Tequila Hangover
Anger is my least favorite emotion.
Yesterday was so horrible. Never again. I'm done with alcohol forever. (I'm totally lying). I refuse to guarantee that I won't drink, but I can guarantee that I'm never chugging tequila again. It was nasty.
However, I definitely don't regret how free and honest the tequila made me. Alcohol tends to make me my coolest self. I'm cool sober too, but when I drink, I feel extra me. I don't need it to be cool, but it's like truth serum. I love to call, text, and annoy everyone in my phone. Even people that I don't really know. I love it! I refuse to be embarrassed by my drunk actions. I support them and stand by them sober (unless they're bad, please don't hold me accountable). Basically, I'm a nice and open, friendly drunk. So if you ever want to know everything, anything, and nothing at all, let's drink! I'll spill every one of my secrets. Every single one of my desires. My fears and insecurities. All that stuff that I keep to myself, drunk me happily gives it out because she has her arms held out wide for others to do the same.
If there's one thing I want others to know, its this: I will accept you. All of you. I will show you mercy, forgiveness, and loyalty. I think it's just cause I want the same. I just want to take care of other people. But, I find it very difficult to even show the same love to myself. I'm trying. Drunk me seems to have it figured out.
The other night, I did exactly that and more.
I was able to open myself up to two people. My roommate/friend, who I had such a deep and meaningful conversation with. We have many similarities. I see myself in so many of her words. Over time, I'm hoping to grow to a great friendship. Maybe one day, I'll consider her to be one of my best friends. Wish us luck. Oh and the other person I opened myself to: my future bf. I think I was a little too honest. But, that's okay. I'm really really trying to be more vulnerable. But also no. I don't want to be vulnerable.
I hate having something to lose. I lowkey (highkey) have this fear of rejection. I don't think I can be vulnerable because like right now, I kind of wish I didn't. Like no, you can't know me like that. You actually like me for me? That's complete BS. If you see my flaws, you will leave or worse. You'll use them to hurt me. To judge me. If you know my flaws, you will just reaffirm them. I've just equipped you with the tools that you will use to destroy me. I've just exposed the crack in the foundation, and you will ruin it further until all of my buildings crumble. So I have to pull away before you even get the chance.
Or, what's hard for me to understand, you won't do any of those things. (I'll believe it when I see it).
Everything I confessed to this man, was completely true. I hate that. I hate how much I like him.
I've just laid all my cards on the table and he's picked them up? But for how long will that last? Holy trust issues. Or abandonment issues? I think it's a mix of both and so much more.

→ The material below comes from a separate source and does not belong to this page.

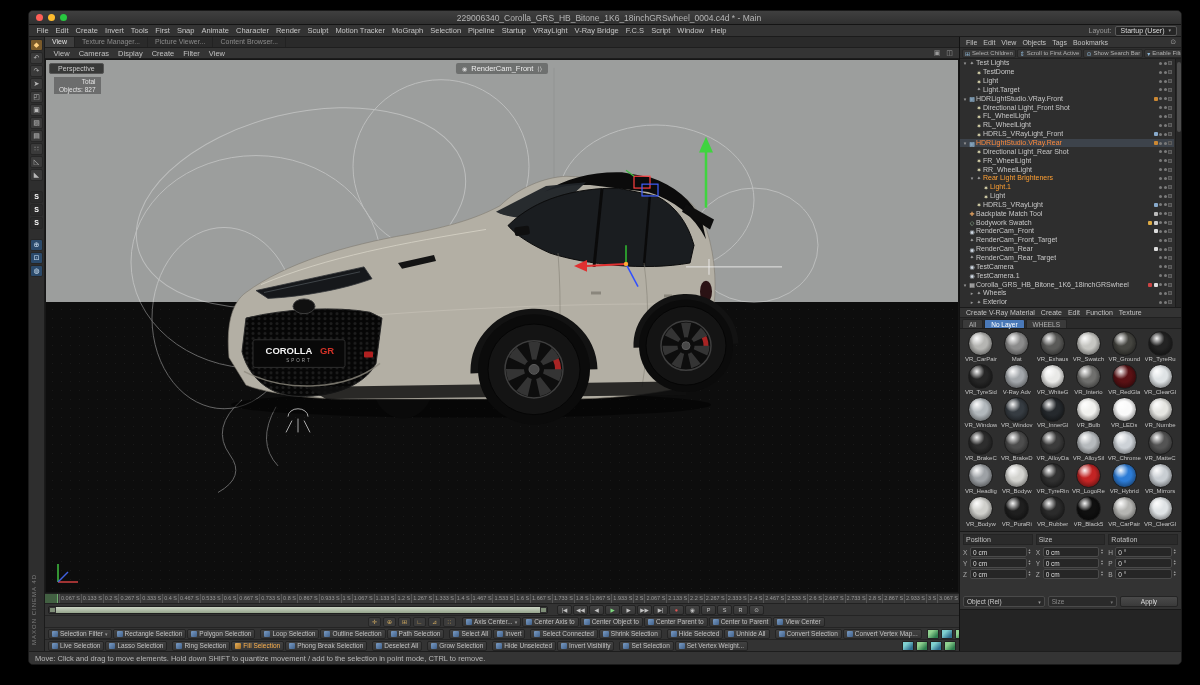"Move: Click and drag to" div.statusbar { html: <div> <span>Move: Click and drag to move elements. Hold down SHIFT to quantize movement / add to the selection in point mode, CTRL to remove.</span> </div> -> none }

That's what I have been pretty frustrated about. At myself but also my parents. For the past couple of weeks, I've just felt so utterly frustrated with my parents. I do love them. I swear I do. I don't love that I've always had to be so independent because they are so incompetent. Wow, that's really mean and I don't want to put that out there. I would delete it but it's true. I'm frustrated that I can't rely on them.
I'm even more frustrated that it's not entirely their fault. It's this stupid cycle. You grow up with shitty parents or shitty circumstances or whatever you go through, and it affects you forever? It affects your children and their children?? I don't care, I'm breaking the stupid cycle. And I will do it all alone. I'm frustrated because it's not fair. I wish my parents didn't suck. I wish they had chosen to give their kids better lives, but they didn't, and it's not even their fault. I still love them. I just don't need them.
I love them, though, I promise, but I owe them nothing. I am grateful for all their sacrifices, I am. But when did I ever ask for them to do so? I love them. I love my family. I feel so guilty admitting all this, but f*ck you guys. Love you though. Just wish you did better. Thank you for letting me learn from your mistakes, though. I promise to take care of you when I break the cycle. I promise.